BEGIN Text segment

Index providers like S&P, MSCI, and FTSE Russell charge licensing fees to asset managers who want to create funds that track their indices. These fees are passed along to fund investors and are a hidden component of a fund’s total cost—separate from the expense-ratio you see in the fund prospectus.

How index licensing works

When Vanguard creates a fund tracking the S&P 500, it must license the index from S&P Dow Jones. This license grants Vanguard the right to use the index methodology, the index constituents, and the S&P 500 name in marketing and fund documents. S&P does not manage the fund or hold the securities; Vanguard does. S&P provides the benchmark and collects a fee.

Similarly, a BlackRock ETF tracking MSCI Emerging Markets pays MSCI for the right to use that index. The fee is ongoing, charged annually as a percentage of assets in the fund (often expressed in basis points—hundredths of a percent).

Fee structure and pricing

Licensing fees typically scale with the size of the fund. A tiny emerging-market index fund with $50 million in assets might pay 2–3 basis points annually on its AUM. A massive S&P 500 fund with $100 billion could negotiate 0.5 basis points or lower because the absolute dollar volume is so large.

The formula is usually straightforward:

Annual Fee = Fund AUM × Fee Rate (in basis points) ÷ 10,000

A $10 billion fund paying 1 basis point to track an index owes $1 million annually ($10 billion × 0.0001 = $1 million).

Fees vary by index type. Broad indices (S&P 500, FTSE All-Share) tend to have lower licensing costs because they are commodity-like and many providers offer competing versions. Proprietary indices—thematic, factor-based, or custom indices—command higher fees because they offer differentiation and less competition.

Negotiation power and tiering

Large asset managers have enormous leverage. Vanguard, BlackRock, Fidelity, and State Street collectively manage trillions of dollars and run dozens of index funds. They negotiate master agreements with index providers, locking in bulk rates across multiple indices and funds. Smaller boutique asset managers have less bargaining power and pay higher per-basis-point rates.

This creates a pricing tier:

  • Mega-managers (>$1 trillion AUM): 0.3–0.8 basis points across broad indices
  • Large managers ($100B–$1T): 0.8–2 basis points
  • Mid-size ($10B–$100B): 2–4 basis points
  • Small boutiques (<$10B): 3–5+ basis points

Embedded in expense ratios

Licensing fees are not itemized separately in fund documents. The SEC requires disclosure of the total expense-ratio—the all-in cost of running the fund. This ratio includes management fees, administrative costs, custody fees, audit fees, and licensing fees bundled together.

A fund listing a 0.04% expense ratio on a broad index ETF is paying perhaps 0.015% in licensing fees and 0.025% for everything else (management, custody, operations). The breakdown is not explicit to the investor.

END Text segment

_The task_: From the text about index licensing fees, extract the passage from "The formula is" up to and including "0.0001 = $1 million).", word for word. Rely only on the text about index licensing fees.

BEGIN Source material

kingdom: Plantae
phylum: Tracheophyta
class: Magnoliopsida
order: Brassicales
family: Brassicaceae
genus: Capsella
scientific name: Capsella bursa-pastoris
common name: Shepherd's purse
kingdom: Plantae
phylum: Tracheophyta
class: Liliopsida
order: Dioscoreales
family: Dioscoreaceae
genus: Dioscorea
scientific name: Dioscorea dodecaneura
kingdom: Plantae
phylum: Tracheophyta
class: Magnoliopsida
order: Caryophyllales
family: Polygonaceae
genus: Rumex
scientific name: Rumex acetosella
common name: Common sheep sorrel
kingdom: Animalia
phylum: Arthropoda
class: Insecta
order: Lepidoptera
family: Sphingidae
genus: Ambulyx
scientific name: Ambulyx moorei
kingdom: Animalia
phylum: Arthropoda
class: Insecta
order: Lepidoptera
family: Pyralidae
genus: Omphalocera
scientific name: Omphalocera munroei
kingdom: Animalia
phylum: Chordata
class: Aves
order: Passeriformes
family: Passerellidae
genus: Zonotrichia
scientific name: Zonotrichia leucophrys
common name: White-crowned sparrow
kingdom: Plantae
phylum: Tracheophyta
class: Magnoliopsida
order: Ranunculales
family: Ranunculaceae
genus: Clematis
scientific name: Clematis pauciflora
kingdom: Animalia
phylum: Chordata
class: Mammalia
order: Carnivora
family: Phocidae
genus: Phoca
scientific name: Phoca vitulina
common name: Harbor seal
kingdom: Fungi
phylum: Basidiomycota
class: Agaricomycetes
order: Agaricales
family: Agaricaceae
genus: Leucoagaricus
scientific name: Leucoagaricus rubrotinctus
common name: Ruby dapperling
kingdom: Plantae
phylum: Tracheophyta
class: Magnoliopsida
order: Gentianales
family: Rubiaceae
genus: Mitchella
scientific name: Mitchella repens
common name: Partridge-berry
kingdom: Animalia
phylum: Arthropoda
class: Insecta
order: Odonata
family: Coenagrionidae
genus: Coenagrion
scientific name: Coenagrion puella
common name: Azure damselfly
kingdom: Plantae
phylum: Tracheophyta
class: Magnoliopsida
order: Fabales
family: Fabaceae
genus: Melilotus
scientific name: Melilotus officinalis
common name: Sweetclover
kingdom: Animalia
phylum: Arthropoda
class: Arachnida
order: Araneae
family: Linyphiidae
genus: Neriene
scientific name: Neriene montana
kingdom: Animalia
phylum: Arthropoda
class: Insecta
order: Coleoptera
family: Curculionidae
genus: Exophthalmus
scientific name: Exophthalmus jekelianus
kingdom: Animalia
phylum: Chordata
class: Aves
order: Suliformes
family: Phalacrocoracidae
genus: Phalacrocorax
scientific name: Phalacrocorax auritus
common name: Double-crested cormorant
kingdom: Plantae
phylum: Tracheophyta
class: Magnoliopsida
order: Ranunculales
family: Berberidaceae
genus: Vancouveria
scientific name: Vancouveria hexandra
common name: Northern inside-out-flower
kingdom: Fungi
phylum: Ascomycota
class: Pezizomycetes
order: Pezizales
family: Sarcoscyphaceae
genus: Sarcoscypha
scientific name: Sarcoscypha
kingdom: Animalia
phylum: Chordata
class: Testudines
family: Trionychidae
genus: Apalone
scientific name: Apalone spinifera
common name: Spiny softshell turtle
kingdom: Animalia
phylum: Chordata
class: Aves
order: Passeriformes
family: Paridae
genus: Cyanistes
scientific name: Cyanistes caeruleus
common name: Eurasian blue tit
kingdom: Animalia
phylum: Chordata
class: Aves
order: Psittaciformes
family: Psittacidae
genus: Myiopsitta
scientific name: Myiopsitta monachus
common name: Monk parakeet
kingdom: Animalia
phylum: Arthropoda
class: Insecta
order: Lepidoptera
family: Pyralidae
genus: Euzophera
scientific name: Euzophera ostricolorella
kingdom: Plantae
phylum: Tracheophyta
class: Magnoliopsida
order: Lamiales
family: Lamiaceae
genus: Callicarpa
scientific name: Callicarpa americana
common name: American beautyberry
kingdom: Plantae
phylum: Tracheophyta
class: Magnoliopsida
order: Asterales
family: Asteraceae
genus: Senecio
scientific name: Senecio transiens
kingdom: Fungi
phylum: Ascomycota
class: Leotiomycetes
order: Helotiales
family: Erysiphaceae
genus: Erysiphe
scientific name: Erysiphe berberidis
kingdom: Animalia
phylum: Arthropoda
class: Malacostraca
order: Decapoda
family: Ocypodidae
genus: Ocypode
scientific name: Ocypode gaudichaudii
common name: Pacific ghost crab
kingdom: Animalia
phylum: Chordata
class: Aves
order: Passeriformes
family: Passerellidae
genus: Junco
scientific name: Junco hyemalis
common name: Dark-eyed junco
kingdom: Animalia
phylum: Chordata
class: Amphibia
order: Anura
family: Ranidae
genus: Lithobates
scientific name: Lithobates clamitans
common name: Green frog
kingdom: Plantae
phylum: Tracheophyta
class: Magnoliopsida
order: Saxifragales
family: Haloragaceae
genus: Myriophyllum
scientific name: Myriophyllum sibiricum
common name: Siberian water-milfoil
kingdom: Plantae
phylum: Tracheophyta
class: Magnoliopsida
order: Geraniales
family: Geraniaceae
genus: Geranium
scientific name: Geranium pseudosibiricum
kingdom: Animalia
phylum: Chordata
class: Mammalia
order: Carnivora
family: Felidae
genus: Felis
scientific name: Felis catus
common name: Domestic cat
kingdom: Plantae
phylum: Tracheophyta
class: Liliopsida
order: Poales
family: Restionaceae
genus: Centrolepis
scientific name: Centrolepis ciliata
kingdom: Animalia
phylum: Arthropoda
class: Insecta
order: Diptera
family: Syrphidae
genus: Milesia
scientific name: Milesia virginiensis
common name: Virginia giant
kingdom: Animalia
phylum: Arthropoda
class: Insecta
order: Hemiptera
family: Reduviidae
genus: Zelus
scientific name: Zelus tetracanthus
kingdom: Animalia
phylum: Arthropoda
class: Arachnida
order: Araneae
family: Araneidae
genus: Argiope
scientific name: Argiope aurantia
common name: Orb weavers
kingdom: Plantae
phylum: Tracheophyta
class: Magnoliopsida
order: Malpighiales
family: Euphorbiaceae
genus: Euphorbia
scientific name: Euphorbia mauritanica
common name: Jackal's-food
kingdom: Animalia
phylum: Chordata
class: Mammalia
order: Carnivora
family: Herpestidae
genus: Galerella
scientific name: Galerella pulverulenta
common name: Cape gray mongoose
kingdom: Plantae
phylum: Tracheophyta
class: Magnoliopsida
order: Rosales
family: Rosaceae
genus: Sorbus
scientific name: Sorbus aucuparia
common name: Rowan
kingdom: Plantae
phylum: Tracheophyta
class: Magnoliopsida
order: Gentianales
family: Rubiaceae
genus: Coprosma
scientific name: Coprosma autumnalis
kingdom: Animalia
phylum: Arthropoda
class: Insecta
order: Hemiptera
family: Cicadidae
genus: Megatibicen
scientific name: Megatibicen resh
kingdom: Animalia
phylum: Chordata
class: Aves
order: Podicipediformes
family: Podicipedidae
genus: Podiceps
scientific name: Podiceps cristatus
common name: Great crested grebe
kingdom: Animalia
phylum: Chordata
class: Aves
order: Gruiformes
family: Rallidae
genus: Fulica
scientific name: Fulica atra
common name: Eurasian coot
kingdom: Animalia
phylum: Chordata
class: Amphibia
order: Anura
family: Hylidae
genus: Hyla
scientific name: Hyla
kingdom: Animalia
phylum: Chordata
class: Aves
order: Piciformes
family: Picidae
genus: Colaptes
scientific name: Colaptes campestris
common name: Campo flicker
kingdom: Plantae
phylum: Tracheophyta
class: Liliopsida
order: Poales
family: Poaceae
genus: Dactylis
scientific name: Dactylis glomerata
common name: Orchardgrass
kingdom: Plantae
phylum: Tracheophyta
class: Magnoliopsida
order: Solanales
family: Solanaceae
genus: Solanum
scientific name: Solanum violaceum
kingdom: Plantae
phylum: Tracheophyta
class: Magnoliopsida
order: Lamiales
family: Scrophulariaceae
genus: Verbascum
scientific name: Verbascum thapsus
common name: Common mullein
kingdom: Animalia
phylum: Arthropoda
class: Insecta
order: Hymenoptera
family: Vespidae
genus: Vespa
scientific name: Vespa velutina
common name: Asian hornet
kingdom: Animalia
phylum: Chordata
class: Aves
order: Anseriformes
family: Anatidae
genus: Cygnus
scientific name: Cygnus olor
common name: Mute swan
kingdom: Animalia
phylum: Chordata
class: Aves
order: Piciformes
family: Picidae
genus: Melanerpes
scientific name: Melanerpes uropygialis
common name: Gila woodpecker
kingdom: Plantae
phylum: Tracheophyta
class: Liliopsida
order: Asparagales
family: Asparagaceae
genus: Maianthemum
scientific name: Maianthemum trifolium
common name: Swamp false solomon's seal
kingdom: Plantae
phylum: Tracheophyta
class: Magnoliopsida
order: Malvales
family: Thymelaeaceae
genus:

END Source material

_Output below_:
The formula is usually straightforward:

Annual Fee = Fund AUM × Fee Rate (in basis points) ÷ 10,000

A $10 billion fund paying 1 basis point to track an index owes $1 million annually ($10 billion × 0.0001 = $1 million).